Em “Os Enforcados”, o fascínio e conhecimento de Coimbra sobre o cinema é perceptível. Do noir com ares de Pacto de Sangue (1944) e Chinatown (1974) ao seu aspecto mais mafioso, com referências diretas às representações imagéticas da máfia italiana na sétima arte que têm como símbolo máximo a trilogia setentista de Francis Ford Coppola, O Poderoso Chefão, seu novo longa, mais de dez anos depois de “O Lobo Atrás da Porta”, demonstra que o diretor não perdeu o tato e está, ao contrário, mais maduro que nunca ao imprimir uma marca sua e, não obstante, brasileiríssima, diante de uma miscelânea de referências internacionais.
Em mais uma parceria de trabalho de sucesso com Leandra Leal como protagonista, Coimbra neste filme investiga a elite carioca emergente, de riqueza oriunda da contravenção, e diante desse cenário acaba desenvolvendo uma história potente que circunda o poder, a ganância e o crime. No prólogo, o rei do carnaval é filmado em um plano fechado, sorrindo e impondo uma presença assustadora, observando a personagem de Leandra Leal, a qual encara de volta por alguns minutos, e então desce um machado na cabeça do boneco - antecipando e, de certa forma, sintetizando o próprio filme.
Na trama, Regina (Leandra Leal) é uma mulher que acredita ser parceira nos negócios do marido Valério (Irandhir Santos). Como em Pacto de Sangue (1944), ambos tramam juntos uma forma de livrar-se do tio, Linduarte (Stepan Nercissian). Contudo, a sucessão dos acontecimentos e diversos imprevistos redesenham os planos do casal e o marido passa a mudar seu comportamento de maneira gradual, a partir de imposições abusivas e violentas para com Regina, culminando em um clímax sangrento e “Macbethiano.”

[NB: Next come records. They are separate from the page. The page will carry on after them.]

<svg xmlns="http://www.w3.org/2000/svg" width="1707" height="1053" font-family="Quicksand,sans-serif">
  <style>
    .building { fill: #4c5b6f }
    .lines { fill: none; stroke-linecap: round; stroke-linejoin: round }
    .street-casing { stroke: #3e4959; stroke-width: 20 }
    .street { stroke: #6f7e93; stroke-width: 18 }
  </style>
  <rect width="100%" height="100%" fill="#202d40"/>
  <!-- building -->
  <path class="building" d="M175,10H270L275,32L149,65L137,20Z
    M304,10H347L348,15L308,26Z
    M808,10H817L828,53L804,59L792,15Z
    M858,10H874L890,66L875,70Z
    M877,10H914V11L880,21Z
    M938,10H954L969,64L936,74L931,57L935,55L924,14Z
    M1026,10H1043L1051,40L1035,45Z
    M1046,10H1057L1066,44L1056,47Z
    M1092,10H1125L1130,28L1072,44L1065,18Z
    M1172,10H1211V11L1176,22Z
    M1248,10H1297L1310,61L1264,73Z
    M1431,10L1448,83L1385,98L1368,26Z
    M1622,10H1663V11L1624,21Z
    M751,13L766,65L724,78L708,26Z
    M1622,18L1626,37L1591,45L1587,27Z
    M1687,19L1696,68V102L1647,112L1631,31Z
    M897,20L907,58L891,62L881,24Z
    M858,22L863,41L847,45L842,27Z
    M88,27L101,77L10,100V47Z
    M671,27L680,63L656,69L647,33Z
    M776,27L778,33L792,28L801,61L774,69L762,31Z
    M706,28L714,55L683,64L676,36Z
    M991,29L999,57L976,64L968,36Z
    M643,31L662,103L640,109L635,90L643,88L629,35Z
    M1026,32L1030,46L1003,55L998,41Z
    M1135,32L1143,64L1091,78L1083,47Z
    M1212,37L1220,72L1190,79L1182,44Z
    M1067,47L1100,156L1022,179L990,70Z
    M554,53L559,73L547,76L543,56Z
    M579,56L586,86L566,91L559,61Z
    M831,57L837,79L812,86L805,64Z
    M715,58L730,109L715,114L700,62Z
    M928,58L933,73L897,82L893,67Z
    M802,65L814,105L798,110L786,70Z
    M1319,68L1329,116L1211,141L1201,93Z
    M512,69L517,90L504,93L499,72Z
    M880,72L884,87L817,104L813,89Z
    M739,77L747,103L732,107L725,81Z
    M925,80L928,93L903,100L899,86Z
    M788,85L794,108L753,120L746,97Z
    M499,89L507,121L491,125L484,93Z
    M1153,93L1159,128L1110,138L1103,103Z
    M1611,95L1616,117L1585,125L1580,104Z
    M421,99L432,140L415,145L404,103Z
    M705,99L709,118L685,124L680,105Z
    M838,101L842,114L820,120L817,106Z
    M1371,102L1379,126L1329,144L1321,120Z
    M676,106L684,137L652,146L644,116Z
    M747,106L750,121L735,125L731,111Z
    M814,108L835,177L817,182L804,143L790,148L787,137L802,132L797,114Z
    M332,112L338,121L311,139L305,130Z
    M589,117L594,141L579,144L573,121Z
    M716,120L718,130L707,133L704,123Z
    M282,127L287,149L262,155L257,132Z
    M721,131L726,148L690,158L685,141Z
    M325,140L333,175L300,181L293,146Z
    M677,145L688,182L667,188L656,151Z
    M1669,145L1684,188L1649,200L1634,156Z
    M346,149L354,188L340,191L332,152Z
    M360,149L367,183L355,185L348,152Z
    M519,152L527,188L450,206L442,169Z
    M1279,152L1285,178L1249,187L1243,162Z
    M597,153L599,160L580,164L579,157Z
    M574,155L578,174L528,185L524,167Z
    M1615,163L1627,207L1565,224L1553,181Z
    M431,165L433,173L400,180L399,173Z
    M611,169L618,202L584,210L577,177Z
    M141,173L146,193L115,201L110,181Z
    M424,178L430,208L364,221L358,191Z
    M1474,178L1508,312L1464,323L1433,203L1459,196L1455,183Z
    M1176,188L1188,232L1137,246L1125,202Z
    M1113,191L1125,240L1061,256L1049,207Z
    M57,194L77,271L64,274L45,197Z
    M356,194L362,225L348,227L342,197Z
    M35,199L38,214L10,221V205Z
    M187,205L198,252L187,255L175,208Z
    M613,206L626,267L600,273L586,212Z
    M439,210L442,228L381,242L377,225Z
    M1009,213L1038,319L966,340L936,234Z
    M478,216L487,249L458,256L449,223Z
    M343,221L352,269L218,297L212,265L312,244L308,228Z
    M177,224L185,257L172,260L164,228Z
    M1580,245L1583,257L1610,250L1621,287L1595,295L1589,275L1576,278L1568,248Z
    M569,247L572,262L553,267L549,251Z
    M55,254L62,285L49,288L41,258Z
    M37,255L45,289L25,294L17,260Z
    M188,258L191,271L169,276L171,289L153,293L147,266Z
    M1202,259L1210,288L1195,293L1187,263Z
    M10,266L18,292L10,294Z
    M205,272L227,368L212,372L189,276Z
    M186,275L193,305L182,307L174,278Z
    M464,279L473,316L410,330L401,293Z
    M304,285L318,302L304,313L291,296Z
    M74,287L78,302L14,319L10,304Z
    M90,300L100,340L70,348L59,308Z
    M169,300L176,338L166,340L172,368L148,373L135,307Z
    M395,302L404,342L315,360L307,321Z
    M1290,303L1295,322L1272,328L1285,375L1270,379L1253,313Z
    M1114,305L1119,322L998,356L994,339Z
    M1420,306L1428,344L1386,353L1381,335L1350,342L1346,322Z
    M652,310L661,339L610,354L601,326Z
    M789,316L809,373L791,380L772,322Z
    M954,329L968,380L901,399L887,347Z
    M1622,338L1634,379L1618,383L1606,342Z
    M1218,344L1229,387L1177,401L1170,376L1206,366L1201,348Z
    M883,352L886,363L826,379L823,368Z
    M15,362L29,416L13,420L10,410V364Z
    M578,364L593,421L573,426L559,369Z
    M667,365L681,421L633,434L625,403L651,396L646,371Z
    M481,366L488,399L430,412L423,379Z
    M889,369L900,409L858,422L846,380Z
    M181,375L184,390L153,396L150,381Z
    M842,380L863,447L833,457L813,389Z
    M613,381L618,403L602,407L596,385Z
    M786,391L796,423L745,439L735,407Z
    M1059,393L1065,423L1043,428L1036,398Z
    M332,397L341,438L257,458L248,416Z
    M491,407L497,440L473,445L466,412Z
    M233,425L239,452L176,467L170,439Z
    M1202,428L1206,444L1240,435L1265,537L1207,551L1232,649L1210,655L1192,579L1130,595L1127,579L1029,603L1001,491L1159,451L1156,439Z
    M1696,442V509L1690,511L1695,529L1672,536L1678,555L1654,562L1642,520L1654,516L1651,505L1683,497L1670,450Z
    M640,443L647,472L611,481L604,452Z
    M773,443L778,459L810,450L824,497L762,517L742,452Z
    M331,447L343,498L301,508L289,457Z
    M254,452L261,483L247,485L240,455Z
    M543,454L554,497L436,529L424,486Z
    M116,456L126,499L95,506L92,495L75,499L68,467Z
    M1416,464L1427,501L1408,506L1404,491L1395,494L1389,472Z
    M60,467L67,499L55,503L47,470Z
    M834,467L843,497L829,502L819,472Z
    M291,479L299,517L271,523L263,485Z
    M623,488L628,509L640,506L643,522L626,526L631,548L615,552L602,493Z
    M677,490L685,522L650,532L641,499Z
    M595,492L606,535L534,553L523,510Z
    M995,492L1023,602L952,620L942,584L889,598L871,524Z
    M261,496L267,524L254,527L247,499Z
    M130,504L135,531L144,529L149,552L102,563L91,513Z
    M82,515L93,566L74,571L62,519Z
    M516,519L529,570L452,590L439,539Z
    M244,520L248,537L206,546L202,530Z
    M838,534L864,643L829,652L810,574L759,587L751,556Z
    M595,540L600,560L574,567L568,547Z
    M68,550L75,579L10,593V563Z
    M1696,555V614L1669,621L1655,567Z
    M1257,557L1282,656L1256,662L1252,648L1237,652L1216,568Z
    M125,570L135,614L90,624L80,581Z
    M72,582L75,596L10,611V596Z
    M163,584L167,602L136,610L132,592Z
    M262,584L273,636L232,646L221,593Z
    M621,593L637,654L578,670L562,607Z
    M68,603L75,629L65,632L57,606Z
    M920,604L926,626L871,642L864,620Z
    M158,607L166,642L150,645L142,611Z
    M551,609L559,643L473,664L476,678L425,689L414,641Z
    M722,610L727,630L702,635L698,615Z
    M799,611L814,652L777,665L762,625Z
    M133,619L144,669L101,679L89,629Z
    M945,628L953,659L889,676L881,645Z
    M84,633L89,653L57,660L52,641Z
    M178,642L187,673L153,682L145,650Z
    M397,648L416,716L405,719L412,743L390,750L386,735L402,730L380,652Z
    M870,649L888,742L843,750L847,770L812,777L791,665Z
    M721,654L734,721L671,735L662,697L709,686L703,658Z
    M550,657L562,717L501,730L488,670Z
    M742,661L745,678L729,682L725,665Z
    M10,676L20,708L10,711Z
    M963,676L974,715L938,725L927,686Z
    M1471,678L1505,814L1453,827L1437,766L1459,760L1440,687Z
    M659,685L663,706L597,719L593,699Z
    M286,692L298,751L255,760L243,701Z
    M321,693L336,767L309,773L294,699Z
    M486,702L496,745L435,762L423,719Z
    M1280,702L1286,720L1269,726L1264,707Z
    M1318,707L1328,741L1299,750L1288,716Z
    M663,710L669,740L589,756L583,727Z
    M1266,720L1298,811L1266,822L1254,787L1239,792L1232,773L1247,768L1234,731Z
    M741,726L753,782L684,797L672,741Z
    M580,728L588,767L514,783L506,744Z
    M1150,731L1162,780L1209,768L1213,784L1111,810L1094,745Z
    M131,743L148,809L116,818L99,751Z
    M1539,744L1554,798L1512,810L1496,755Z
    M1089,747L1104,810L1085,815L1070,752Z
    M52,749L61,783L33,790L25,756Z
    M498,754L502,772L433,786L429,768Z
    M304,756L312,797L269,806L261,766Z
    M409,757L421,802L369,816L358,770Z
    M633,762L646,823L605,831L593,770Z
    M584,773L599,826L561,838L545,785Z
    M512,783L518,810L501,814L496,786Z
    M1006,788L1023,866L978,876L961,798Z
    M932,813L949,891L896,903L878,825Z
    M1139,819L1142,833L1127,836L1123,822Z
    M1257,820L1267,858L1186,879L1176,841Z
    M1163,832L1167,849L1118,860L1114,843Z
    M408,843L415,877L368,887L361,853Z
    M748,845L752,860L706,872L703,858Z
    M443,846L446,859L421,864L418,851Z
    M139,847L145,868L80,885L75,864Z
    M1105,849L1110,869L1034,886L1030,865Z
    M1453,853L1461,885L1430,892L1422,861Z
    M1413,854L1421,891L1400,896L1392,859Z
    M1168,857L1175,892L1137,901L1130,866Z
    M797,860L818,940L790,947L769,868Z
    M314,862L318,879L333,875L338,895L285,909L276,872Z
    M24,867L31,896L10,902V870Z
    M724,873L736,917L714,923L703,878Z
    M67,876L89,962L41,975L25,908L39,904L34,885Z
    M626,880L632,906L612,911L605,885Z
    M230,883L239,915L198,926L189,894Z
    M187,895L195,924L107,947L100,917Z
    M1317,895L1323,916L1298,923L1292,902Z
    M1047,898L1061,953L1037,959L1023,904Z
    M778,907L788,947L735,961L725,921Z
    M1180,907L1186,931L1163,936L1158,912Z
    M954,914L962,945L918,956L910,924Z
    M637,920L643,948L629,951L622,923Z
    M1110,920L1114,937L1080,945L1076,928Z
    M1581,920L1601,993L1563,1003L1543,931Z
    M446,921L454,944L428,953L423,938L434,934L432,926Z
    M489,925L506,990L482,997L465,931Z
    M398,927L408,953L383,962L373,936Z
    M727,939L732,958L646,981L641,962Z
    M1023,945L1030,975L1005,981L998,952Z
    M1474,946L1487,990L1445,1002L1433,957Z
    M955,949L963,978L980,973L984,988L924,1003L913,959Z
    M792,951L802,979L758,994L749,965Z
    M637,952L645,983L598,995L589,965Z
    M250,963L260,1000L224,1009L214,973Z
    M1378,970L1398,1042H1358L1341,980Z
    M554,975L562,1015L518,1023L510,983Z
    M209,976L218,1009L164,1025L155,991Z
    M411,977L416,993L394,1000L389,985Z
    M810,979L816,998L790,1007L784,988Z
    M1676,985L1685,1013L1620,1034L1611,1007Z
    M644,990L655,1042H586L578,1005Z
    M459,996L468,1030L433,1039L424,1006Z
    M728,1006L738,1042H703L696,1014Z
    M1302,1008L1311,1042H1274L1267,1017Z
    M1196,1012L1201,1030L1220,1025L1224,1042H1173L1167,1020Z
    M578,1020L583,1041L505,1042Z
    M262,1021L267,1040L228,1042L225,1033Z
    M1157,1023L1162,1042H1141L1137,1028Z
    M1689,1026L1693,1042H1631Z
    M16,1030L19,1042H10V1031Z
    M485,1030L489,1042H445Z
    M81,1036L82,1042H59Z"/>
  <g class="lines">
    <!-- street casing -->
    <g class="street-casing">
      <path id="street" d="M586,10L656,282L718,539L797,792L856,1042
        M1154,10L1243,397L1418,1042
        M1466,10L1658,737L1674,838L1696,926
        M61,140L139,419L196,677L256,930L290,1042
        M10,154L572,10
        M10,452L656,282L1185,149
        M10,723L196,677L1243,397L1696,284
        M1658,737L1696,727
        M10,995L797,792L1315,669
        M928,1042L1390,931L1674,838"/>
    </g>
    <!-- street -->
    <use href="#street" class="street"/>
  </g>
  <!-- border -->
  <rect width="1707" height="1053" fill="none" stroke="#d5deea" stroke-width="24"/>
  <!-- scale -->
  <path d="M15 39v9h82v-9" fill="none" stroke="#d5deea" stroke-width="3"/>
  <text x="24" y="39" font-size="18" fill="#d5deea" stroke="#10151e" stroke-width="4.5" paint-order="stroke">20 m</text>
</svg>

A direção de arte e a direção de fotografia do filme trabalham de maneira exemplar em imprimir nesses espaços, especialmente a casa central onde tudo acontece, a sensação exata de palco de guerra. Os contrastes de luz e sombra e as simetrias que deixam, vez ou outra, o Rio de Janeiro aparecendo ao fundo são essenciais para a criação da sua atmosfera, onde os ambientes são, também, personagens. O maior destaque, contudo, vai para a trilha sonora composta por Tiago França, mais condizente com o título em inglês do filme “Carnival Is Over” (“Carnaval Acabou”), com batidas que remetem às músicas de escolas de samba cariocas, mas com um descompasso completamente desconcertante.
Existe uma cena em específico, uma panorâmica filmada no que parece ser apenas uma tomada, que é absolutamente exemplar. É uma cena de ação no meio de um filme majoritariamente dentro de um suspense cômico, a qual surpreende qualquer pessoa pela sua execução. A escolha pela música, pelo ângulo e pelo momento do filme em que a cena acontece evidencia um domínio muito interessante de Fernando Coimbra sobre seu filme. O diretor sabe exatamente o que busca provocar no espectador e o faz a partir de determinadas escolhas que são propositalmente conflitantes, o que torna o filme melhor e mais complexo.
Penso que, para todos que já assistiram à série do Globoplay, “Vale o Escrito”, famosa pela narração de Pedro Bial e pelas figuras ilustres da contravenção carioca, “Os Enforcados” é como se fosse a versão de cinema, sem necessariamente se enquadrar, ainda bem por isso!, na já desgastada fórmula “true crime.” E aos que estavam com saudades de um filme intrigante, com atuações memoráveis e um rigor técnico impassível, como “O Lobo Atrás da Porta”, o novo longa de Coimbra é uma versão mais amadurecida e ousada do seu trabalho anterior, sobre a qual é praticamente impossível se decepcionar.